Frage von snuffbox, 57

Blitzeinschlag in öffentlichem Verteilerkasten. Wer zahlt?

Hallo.

Gestern hat es uns erwischt. Ein Blitz ist im Verteilerkasten der Gemeinde eingeschlagen und hat uns die Heizungssteuerung, einen Fernseher, ein paar Glühbirnen etc. zerfetzt.

Beim Nachbarn das gleiche Spiel.

Nun meine Frage: Da der Blitz nicht bei uns direkt eingeschlagen ist, wollte ich fragen ob dafür nicht die Versicherung der Gemeinde eintreten muss.

Über Antworten wäre ich sehr dankbar

Expertenantwort
von DerHans, Community-Experte für Versicherung, 41

Grundsätzlich gilt "Eigenversicherung vor Fremdversicherung)

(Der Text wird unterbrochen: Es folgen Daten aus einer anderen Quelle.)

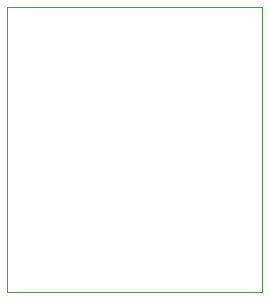
<source format=gm1>
G04 #@! TF.GenerationSoftware,KiCad,Pcbnew,(5.99.0-1129-g103b0c18d)*
G04 #@! TF.CreationDate,2020-03-21T11:47:11+02:00*
G04 #@! TF.ProjectId,superduro,73757065-7264-4757-926f-2e6b69636164,rev?*
G04 #@! TF.SameCoordinates,Original*
G04 #@! TF.FileFunction,Profile,NP*
%FSLAX46Y46*%
G04 Gerber Fmt 4.6, Leading zero omitted, Abs format (unit mm)*
G04 Created by KiCad (PCBNEW (5.99.0-1129-g103b0c18d)) date 2020-03-21 11:47:11*
%MOMM*%
%LPD*%
G01*
G04 APERTURE LIST*
G04 #@! TA.AperFunction,Profile*
%ADD10C,0.100000*%
G04 #@! TD*
G04 APERTURE END LIST*
D10*
X83185000Y-74930000D02*
X61595000Y-74930000D01*
X61595000Y-74930000D02*
X61595000Y-50800000D01*
X61595000Y-50800000D02*
X83185000Y-50800000D01*
X83185000Y-50800000D02*
X83185000Y-74930000D01*
M02*

</source>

Dafür ist trotzdem die jeweilige eigene Gebäude- bzw. Hausratversicherung zuständig.

Wer keinen Überspannungsschaden abgesichert hat,  hat eben Pech gehabt.

Antwort
von Apolon, 22

 Da der Blitz nicht bei uns direkt eingeschlagen ist, wollte ich fragen ob dafür nicht die Versicherung der Gemeinde eintreten muss.

Nein - bei höherer Gewalt zahlt keine Haftpflichtversicherung.

Hier leisten nur eigene Versicherungen, wie z.B. Hausrat- , Gebäude- oder Teilkasko-Versicherung

Antwort
von jsch1964, 22

Nö, das musst Du Deiner Wohngebäude- und Hausratversicherung melden.

Ich hoffe mal für Dich, dass Du einen vernünftigen Versicherungsvermittler hast, der Dir nicht bloß die billig-billig Variante verkauft hat, bei der Überspannungsschäden ausgeschlossen sind.

Antwort
von snuffbox, 26

Es geht mir ja wirklich eher darum ob aufgrund dessen das wir einen Folgeschaden hatten nicht die Versicherung der Gemeinde zahlen muss. 

Ähnlich wie beim Produkthaftungsgesetz

Antwort
von achimjenisch, 29

Während die Wohngebäudeversicherung das Haus schützt, springt die Hausratversicherung bei Schäden der Einrichtung ein. In neuen Versicherungen sind normalerweise auch Überspannungsschäden enthalten. Sollte eine entsprechende Klausel fehlen, lohnt es sich, beim Versicherer nachzufragen, sagt Grieble. Gerade bei älteren Verträgen könne es sein, dass man die entsprechende Klausel kostenlos dazubuchen könne. Auch eventuelle Mehrausgaben für Überspannungsschäden würden nur wenige Euro betragen und lohnten sich auf jeden Fall. Grieble rät, eine Hausratsversicherung abzuschließen, die Schäden bis mindestens 10 000 Euro deckt. Eine solche Deckungssumme sei für die meisten Haushalte ausreichend. Im Einzelfall, bei besonders teuren elektrischen Geräten, lohne sich aber durchaus auch eine höhere Deckungssumme.

Für verlorene Daten haftet die Hausratsversicherung indes nicht: Schlägt der Blitz in dieFestplattedes Computers ein, gibt es zwar Geld für das Bauteil, wichtige Dokumente und Fotos sind aber unter Umständen für immer verloren.